# Stubborn Seltzer Bottle--Alternative Removal?



## knatsm

Hi All,

 I have five old seltzer bottles ranging from the 20s to the 40s. I have been successful removing their tops for cleaning with little more than a strap wrench and elbow grease. 

 I recently bought another one that I am having the damnedest time opening. (It has an amazing local label that you can't enjoy because it's so darn dirty.) I have tried the strap wrench, WD-40, temperature changes, lubricating oil, and pretty much every method imaginable. I've basically created the same "situation" the old removal tool would have used. I've googled a ton, too.
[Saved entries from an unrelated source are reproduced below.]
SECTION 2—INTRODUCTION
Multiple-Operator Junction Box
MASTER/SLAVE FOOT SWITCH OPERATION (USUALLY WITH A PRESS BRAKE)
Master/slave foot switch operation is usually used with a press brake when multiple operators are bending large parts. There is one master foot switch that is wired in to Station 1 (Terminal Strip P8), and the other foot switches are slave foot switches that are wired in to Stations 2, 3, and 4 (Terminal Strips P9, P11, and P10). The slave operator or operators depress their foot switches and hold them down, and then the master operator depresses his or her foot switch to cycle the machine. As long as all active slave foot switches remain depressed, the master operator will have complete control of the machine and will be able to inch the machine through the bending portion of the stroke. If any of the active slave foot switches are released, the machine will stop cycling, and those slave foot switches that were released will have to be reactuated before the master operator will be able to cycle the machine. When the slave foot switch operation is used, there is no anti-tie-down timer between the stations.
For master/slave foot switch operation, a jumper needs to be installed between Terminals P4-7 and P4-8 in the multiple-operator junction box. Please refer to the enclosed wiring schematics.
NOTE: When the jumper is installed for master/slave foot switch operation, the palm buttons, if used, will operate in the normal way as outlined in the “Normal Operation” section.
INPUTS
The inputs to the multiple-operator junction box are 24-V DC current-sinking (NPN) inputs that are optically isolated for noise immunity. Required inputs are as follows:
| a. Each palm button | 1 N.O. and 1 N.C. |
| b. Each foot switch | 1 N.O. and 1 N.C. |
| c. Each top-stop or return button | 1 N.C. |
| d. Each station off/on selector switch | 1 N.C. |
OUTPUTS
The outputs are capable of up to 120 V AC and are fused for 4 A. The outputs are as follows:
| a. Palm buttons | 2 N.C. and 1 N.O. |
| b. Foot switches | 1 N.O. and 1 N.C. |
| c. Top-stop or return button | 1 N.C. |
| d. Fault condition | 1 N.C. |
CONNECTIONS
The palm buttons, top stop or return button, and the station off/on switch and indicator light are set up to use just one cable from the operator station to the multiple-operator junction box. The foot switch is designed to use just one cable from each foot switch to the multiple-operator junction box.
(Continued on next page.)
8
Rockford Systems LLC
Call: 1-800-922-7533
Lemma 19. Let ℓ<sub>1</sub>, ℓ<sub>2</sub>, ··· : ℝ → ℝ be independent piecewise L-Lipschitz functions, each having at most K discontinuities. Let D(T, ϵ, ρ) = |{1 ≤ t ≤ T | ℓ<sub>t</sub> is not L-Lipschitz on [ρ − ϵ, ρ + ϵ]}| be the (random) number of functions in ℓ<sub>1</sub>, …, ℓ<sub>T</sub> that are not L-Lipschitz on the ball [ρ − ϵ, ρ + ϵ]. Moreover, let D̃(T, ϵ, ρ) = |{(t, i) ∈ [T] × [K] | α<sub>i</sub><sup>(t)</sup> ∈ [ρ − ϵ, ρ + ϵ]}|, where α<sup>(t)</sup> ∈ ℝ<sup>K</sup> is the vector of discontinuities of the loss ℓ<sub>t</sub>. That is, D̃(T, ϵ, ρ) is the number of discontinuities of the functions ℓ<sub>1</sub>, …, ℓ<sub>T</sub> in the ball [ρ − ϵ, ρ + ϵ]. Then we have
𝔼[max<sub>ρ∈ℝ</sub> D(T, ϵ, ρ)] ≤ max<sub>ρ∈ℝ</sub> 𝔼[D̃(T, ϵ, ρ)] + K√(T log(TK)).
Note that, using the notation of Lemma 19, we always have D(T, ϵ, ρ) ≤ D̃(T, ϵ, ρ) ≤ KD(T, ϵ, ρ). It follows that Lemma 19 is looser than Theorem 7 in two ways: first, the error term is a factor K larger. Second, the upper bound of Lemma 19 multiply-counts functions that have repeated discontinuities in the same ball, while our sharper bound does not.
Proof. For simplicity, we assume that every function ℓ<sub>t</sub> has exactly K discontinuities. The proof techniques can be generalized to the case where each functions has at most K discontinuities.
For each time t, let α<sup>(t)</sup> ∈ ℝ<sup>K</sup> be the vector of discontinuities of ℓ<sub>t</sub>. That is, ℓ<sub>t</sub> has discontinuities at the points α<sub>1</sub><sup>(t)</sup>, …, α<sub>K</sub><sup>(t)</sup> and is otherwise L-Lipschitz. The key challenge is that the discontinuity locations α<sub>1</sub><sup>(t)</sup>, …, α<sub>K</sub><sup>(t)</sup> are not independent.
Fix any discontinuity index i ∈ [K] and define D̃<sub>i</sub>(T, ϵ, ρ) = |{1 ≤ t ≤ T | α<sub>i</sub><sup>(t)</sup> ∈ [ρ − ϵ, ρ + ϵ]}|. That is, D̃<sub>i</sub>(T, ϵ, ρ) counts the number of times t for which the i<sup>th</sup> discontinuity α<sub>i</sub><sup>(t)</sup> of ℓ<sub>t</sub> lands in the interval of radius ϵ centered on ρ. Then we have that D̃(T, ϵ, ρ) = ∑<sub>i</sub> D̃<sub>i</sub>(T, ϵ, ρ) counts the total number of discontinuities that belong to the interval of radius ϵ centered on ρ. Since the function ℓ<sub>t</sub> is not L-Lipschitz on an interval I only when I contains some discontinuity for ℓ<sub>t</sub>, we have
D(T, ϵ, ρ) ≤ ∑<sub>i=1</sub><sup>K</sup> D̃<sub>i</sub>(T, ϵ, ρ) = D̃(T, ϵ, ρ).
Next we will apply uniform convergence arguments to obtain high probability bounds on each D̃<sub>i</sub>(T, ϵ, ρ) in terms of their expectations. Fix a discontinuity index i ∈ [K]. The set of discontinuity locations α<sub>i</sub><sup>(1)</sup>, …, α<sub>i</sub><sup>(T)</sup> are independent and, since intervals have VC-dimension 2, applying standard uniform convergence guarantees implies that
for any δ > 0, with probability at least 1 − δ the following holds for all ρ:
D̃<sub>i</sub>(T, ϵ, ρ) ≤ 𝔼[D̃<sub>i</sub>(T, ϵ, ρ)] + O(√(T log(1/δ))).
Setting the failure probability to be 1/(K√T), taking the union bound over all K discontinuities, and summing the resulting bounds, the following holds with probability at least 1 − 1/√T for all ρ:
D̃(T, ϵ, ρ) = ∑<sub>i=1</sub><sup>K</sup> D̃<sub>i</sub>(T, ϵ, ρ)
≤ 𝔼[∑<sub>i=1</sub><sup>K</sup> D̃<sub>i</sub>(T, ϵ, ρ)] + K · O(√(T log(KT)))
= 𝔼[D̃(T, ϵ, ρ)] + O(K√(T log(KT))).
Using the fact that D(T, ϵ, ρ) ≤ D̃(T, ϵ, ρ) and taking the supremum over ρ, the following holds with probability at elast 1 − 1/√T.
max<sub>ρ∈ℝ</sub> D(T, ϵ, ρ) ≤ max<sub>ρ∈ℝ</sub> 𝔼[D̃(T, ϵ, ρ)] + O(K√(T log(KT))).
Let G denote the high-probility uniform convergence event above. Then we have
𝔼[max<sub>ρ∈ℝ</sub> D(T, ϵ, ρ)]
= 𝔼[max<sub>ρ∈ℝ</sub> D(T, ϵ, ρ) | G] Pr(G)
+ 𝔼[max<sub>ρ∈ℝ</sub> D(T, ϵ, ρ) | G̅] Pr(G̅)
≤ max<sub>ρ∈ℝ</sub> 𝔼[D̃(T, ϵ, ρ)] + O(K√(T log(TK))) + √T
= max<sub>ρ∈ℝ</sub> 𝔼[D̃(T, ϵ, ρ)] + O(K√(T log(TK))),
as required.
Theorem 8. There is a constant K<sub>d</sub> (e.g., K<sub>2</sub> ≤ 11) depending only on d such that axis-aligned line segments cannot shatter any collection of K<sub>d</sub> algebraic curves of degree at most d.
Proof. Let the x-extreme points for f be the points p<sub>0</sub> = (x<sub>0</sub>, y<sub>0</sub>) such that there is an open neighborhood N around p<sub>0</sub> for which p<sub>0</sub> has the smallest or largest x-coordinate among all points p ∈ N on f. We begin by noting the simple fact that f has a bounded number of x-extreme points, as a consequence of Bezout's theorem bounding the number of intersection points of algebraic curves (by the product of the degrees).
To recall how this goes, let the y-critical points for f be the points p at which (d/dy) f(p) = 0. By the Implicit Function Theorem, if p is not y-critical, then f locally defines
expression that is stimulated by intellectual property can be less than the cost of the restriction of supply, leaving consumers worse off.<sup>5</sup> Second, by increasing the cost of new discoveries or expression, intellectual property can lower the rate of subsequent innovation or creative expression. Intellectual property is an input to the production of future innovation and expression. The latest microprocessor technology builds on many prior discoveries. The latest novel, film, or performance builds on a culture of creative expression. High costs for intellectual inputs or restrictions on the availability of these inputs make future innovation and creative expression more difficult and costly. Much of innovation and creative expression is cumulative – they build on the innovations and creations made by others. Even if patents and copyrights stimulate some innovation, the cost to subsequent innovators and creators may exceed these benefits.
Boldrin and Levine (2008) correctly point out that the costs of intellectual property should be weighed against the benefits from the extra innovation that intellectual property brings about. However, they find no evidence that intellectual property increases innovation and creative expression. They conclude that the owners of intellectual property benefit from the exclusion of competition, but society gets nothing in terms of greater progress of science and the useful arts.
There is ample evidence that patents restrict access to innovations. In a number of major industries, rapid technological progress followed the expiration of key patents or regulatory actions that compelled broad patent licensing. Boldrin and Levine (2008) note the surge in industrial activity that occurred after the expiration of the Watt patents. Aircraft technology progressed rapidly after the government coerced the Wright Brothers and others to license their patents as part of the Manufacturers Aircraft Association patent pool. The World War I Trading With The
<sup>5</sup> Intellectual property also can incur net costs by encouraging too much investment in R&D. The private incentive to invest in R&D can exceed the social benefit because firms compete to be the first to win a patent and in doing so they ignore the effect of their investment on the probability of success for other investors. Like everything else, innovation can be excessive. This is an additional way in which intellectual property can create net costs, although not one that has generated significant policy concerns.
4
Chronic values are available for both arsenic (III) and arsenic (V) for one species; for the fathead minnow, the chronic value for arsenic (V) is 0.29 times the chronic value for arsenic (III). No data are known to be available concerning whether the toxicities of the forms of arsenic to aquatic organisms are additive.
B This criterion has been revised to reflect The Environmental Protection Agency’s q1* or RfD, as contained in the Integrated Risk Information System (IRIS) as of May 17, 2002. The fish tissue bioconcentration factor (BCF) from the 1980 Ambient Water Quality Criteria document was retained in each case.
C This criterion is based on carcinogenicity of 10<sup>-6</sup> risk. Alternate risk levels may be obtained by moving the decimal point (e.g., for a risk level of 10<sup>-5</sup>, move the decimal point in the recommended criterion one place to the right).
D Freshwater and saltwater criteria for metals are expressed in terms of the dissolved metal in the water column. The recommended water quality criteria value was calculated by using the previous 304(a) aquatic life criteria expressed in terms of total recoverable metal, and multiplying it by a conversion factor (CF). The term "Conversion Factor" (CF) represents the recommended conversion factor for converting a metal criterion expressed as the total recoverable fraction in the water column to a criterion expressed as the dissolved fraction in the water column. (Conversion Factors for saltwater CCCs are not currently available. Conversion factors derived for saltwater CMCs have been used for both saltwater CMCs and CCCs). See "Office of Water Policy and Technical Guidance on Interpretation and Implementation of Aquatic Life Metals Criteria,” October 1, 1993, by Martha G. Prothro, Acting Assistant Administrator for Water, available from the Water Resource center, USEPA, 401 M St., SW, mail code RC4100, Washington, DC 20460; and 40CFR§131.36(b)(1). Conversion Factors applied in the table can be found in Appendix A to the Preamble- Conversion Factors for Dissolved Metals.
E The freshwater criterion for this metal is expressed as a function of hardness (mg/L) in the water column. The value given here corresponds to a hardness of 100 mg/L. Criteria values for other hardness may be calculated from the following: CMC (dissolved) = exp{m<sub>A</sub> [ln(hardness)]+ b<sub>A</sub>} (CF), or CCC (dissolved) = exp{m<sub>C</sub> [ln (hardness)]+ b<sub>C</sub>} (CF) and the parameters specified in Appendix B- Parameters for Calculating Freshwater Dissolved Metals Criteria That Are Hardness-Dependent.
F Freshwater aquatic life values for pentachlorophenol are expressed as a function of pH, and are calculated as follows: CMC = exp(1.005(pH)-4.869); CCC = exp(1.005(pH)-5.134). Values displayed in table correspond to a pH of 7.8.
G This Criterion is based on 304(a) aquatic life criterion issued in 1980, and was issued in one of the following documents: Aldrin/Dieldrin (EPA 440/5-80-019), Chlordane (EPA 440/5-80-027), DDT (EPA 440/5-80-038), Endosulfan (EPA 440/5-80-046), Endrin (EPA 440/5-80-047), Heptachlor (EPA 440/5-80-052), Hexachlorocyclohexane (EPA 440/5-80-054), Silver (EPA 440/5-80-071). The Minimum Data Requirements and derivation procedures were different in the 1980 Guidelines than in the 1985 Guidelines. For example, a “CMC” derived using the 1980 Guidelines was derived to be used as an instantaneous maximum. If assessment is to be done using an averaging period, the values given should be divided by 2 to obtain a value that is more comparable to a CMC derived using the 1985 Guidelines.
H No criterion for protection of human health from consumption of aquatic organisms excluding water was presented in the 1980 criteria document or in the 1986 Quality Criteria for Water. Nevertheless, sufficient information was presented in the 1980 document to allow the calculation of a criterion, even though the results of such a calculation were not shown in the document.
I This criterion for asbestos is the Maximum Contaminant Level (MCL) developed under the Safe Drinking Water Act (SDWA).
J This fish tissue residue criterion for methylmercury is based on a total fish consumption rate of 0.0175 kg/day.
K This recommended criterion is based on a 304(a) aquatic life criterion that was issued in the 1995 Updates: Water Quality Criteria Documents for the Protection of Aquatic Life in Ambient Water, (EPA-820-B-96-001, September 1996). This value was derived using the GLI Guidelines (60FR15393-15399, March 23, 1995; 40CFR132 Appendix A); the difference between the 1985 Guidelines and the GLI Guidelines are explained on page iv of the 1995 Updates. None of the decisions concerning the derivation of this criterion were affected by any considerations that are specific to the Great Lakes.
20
 It seems there's no hope getting this thing off without some more drastic measures. Should I try to cut through the collar metal at the point is meets the top spigot part? Should I have a hole drilled in the bottom glass so I can at least run water through it? Thoughts?

 Thanks!!


----------



## epackage

Put it in a paint can or something, spray head down, and let it soak in some lubricant for a couple days. Then try holding the thread collar with a pair of channel lock pliers and removing it, I've only ever had one that wouldn't come loose. Don't do any drilling on the bottle, it's better to cut the head off and replace it...


----------



## sandchip

I agree with Jim unless you plan on saving the spigot assembly.  If so, I'd get a piece of leather to protect the collar from the plier jaws.  If not, you'd might as well cut it off and pirate a spigot off another bottle.


----------



## chosi

I don't know if this helps any, but it's kind of cool.  I saw it on bay.
 It appears to be special pliers and a wooden jig for removing syphon seltzer tops.


----------